I really don't think that's the case. If they have any residual sense in them they may (temporarily) back down on an initial claim about adjustments increasing the trend when proven wrong, and move the goalposts to an alternative (much more vague) contrarian argument so as not to openly concede a point. But, as you say, the initial claim was that adjustments create warming, because that's always the initial claim. It's not like there's an even distribution of "adjustments create cooling" and "adjustments create warming" headlines on denialist blogs. It's 100% "adjustments create warming".

Tom said...

I don't really understand this part of the skeptical argument. They don't seem to be arguing that there is no warming. They don't even seem to be arguing that data doesn't need adjusting--when new information becomes available about station moves or time of day changes, it should be incorporated into the record.

When directly asked, most skeptics I know acknowledge this. I even think most would accept that more information would become available about older records than newer...

I think they just don't like the shape of the curve, which is I guess understandable.

William M. Connolley said...

> that's always the initial claim

Indeed. And what I was trying to say to that, in my best effort at reconstructing their "thinking" or strategy, is that always claiming adjustments cause warming is a win-win. Some people will just believe it: you win those people. Others won't, but can then be drawn into "but, adjustments" and they can win those people too. The sane people who know adjustments are needed are not part of their target demographic.

> understand this part of the skeptical argument

I think that's because you're not distinguishing skeptical and "skeptical". The former being genuine (as-in, what every decent scientist is anyway) skepticism, whereas the latter is non-genuine and shades into denialism. As your "When directly asked, most skeptics I know acknowledge this" suggests, I think "skeptics" who haven't gone over wholeheartedly into the denialst phase are capable of being pulled back, when asked in a way that allows them to evaluate what they're saying clearly. But most of them aren't really thinking clearly, and so will drift off into the wings, when in "congenial" company.

Tom said...

My theory for both skeptics and climate activists is that they (my detractors would change that to 'we') drift into and out of rational positions in sort of a Brownian movement, often dictated by the outrage of the day.

PaulS said...

Back on the direct topic, am I wrong in thinking the Lamb curve also splices proxy/documentary data with instrumental?

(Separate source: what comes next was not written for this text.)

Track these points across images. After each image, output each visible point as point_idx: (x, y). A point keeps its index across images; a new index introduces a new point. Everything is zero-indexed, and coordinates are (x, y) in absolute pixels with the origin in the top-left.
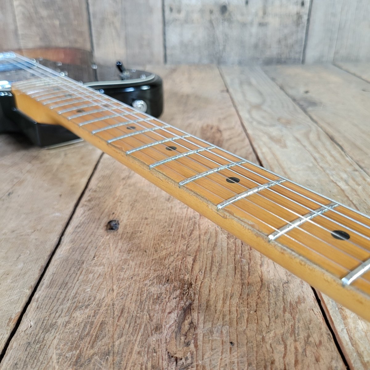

Also, kind of crazy to see Lamb still cited as support for a substantial global MWP when it shows a hump which is off by about 200 years from recent hemispheric/extratropical reconstructions which "skeptics" also accept. But what does 200 years matter I guess...

William M. Connolley said...

Lamb mixes, yes, though I think it was all largely hand-drawn rather than computed. And I think the adjustments were more "well, it feels to me like this is a bit much, so I'll tone it down by a few tenths". Which is to say, exactly the kind of thing the denialists would whine loudly about if it were done nowadays.